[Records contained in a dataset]
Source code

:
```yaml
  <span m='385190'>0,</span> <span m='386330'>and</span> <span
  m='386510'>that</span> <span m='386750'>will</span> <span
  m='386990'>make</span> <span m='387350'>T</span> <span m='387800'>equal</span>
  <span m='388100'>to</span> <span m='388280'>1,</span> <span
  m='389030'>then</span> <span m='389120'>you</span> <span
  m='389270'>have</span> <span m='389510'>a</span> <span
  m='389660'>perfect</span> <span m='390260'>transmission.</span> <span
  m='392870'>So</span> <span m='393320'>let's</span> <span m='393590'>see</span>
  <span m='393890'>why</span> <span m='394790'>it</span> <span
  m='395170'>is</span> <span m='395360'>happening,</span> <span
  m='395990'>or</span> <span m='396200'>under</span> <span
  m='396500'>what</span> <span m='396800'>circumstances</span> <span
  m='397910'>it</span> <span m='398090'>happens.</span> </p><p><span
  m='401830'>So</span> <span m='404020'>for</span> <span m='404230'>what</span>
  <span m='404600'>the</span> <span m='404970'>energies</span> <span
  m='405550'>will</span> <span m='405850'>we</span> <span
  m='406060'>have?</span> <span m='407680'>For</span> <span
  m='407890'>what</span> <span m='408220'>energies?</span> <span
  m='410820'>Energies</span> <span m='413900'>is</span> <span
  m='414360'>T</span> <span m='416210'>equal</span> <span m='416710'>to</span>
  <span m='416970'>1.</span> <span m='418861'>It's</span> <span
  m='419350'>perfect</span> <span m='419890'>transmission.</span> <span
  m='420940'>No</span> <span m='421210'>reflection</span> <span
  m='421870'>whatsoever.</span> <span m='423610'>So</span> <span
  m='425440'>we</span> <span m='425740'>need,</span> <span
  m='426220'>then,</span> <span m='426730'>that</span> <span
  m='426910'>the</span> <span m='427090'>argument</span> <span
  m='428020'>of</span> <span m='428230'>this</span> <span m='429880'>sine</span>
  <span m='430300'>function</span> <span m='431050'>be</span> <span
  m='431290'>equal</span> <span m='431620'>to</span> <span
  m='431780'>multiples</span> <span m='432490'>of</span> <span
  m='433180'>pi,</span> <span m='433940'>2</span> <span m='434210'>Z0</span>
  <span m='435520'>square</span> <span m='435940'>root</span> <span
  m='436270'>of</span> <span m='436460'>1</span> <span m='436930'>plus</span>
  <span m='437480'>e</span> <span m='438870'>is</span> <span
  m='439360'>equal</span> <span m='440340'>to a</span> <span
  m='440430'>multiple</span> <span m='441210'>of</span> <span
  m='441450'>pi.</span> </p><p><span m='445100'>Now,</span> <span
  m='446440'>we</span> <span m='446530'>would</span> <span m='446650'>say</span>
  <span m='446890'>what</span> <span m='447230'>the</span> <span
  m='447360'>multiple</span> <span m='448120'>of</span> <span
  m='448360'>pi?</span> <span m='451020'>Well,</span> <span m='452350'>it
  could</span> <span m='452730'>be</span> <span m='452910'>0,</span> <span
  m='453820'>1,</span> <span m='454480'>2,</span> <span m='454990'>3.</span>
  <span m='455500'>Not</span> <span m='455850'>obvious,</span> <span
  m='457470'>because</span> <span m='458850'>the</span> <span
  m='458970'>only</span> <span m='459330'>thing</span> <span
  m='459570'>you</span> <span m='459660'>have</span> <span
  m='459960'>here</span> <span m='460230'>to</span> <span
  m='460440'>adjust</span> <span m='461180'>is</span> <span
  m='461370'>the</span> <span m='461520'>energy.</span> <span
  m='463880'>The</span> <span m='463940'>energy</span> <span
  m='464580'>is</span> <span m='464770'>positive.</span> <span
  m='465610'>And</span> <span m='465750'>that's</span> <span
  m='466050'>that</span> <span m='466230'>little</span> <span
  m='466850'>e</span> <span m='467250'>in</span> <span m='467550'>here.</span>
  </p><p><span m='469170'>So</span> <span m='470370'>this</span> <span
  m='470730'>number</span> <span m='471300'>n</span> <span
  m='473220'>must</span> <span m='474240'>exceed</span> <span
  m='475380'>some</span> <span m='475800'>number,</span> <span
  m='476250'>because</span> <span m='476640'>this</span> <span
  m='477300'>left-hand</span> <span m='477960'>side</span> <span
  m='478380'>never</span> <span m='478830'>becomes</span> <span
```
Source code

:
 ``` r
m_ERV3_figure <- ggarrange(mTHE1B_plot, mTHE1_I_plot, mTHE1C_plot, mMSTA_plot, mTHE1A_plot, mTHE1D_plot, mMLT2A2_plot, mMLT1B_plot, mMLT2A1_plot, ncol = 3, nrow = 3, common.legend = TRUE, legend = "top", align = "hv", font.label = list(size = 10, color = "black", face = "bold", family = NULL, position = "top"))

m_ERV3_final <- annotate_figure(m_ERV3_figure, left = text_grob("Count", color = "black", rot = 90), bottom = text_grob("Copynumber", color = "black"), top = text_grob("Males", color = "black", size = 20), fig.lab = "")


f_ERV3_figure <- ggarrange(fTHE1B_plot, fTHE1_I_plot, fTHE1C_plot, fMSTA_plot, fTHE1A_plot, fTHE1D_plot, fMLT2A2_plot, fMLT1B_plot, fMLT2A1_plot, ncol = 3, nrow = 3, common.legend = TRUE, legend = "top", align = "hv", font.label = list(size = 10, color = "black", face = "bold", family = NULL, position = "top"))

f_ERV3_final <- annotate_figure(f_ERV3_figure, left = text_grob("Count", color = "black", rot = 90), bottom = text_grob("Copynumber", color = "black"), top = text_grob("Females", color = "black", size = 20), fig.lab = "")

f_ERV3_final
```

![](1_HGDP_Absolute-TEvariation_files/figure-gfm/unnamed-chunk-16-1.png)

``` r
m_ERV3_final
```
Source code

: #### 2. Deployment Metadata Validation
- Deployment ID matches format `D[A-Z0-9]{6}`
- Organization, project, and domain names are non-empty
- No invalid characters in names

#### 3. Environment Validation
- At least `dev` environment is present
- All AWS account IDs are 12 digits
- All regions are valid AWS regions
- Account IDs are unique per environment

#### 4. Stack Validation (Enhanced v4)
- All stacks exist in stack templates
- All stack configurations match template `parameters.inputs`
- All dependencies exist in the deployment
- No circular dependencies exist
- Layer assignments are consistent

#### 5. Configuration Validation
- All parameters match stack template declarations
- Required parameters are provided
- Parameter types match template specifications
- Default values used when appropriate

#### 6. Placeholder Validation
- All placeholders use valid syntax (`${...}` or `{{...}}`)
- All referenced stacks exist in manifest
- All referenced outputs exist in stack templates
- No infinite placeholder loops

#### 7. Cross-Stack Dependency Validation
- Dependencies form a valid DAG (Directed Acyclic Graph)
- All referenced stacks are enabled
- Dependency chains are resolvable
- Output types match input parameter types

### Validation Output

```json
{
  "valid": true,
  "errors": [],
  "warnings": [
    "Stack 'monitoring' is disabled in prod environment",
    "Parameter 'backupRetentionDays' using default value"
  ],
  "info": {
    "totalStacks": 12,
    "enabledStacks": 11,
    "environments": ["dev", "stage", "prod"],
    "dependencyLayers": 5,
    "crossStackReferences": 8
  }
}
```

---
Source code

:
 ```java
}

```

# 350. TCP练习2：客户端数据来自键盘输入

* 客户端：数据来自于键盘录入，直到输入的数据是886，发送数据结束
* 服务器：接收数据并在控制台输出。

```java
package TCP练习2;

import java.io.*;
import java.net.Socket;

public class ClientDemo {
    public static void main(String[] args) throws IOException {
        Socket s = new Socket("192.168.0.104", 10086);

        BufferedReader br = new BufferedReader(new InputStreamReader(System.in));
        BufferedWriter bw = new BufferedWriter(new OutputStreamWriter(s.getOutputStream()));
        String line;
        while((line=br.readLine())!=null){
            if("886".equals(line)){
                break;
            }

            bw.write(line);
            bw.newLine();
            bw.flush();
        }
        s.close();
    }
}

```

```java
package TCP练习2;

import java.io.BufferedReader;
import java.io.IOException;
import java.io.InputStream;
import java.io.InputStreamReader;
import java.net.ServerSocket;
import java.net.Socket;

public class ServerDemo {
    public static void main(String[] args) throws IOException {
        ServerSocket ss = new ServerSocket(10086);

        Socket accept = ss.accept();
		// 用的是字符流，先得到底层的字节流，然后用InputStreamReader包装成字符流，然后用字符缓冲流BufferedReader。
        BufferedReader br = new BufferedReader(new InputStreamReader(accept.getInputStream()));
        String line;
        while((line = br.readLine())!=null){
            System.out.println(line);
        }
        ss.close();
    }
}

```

[Problem] Pull every line with the word "face" from the data.

[Result of this task]
m_ERV3_figure <- ggarrange(mTHE1B_plot, mTHE1_I_plot, mTHE1C_plot, mMSTA_plot, mTHE1A_plot, mTHE1D_plot, mMLT2A2_plot, mMLT1B_plot, mMLT2A1_plot, ncol = 3, nrow = 3, common.legend = TRUE, legend = "top", align = "hv", font.label = list(size = 10, color = "black", face = "bold", family = NULL, position = "top"))
f_ERV3_figure <- ggarrange(fTHE1B_plot, fTHE1_I_plot, fTHE1C_plot, fMSTA_plot, fTHE1A_plot, fTHE1D_plot, fMLT2A2_plot, fMLT1B_plot, fMLT2A1_plot, ncol = 3, nrow = 3, common.legend = TRUE, legend = "top", align = "hv", font.label = list(size = 10, color = "black", face = "bold", family = NULL, position = "top"))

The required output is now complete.